Supplied text
Although courts must read pro se complaints with "special solicitude" and interpret them to raise the "strongest arguments that they suggest," Triestman v. Fed. Bureau of Prisons, 470 F.3d 471, 474-75 (2d Cir. 2006) (internal quotation marks omitted), a complaint still must plead "enough facts to state a claim to relief that is plausible on its face." Bell Atl. Corp. v. Twombly, 550 U.S. 544, 570 (2007). "A claim has facial plausibility when the plaintiff pleads factual content that allows the court to draw the reasonable inference that the defendant is liable for the misconduct alleged." Ashcroft v. Iqbal, 556 U.S. 662, 678 (2009). While "detailed factual allegations are not required, "[a] pleading that offers 'labels and conclusions' or 'a formulaic recitation of the elements of a cause of action will not do.'" Id. (quoting Twombly, 550 U.S. at 555). Similarly, a complaint is insufficient to state a claim "if it tenders 'naked assertion[s]' devoid of 'further factual enhancement.'" Id. (quoting Twombly, 550 U.S. at 557).
B. Plaintiff's Claims against the Municipal Defendants Fail
Plaintiff brings this action pursuant to 42 U.S.C. §1983. In order to maintain a claim under 42 U.S.C. §1983, Plaintiff must allege that (1) "the conduct complained of must have been committed by a person acting under color of state law," and (2) "the conduct complained of must have deprived a person of rights, privileges or immunities secured by the Constitution or laws of the United States." Pitchell v. Callan, 13 F.3d 545, 547 (2d Cir. 1994).

Exercise 1
Translate this sentence from the passage on pleading standards into Spanish: "Plaintiff brings this action pursuant to 42 U.S.C. §1983."
Exercise 2
From the rows below, pick out and copy every line that contains the string "come". Case counts.

Stored dataset items
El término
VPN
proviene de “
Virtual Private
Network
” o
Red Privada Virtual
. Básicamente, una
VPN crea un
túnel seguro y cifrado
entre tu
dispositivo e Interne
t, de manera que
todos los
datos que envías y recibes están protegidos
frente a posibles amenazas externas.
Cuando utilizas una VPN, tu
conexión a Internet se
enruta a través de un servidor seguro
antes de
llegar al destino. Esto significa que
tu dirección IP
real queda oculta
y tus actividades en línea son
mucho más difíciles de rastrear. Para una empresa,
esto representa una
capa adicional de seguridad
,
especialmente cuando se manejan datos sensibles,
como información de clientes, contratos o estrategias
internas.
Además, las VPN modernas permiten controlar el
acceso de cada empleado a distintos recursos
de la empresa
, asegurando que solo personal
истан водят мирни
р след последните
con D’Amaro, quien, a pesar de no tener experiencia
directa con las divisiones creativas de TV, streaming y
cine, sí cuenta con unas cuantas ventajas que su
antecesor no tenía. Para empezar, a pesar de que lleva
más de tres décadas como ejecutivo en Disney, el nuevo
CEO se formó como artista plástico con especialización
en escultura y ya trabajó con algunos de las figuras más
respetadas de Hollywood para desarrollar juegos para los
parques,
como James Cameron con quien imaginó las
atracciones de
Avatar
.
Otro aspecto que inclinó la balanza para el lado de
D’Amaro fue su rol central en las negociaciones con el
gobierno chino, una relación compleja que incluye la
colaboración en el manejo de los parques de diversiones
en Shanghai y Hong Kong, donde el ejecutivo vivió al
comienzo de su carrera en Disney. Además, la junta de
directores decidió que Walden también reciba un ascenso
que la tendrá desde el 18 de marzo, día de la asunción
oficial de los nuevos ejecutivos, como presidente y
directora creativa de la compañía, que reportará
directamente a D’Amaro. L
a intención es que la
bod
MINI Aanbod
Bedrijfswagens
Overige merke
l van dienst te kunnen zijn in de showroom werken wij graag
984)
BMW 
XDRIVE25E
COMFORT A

--

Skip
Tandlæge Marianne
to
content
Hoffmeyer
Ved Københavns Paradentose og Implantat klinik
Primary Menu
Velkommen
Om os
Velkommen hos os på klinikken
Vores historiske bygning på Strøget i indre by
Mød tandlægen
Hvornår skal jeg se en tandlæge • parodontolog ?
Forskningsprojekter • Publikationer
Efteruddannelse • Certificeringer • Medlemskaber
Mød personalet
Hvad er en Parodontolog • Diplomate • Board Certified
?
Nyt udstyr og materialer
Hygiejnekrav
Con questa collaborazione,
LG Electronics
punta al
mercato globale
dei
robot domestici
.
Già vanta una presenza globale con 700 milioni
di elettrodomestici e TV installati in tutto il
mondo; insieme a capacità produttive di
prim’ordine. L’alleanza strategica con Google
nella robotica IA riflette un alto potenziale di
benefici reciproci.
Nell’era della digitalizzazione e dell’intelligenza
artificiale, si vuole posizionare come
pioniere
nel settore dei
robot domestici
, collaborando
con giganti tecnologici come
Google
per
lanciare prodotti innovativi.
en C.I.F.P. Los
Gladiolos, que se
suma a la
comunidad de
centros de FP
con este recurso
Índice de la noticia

Written response 1
El demandante interpone esta acción conforme a 42 U.S.C. §1983.

Written response 2
artificiale, si vuole posizionare come
con giganti tecnologici come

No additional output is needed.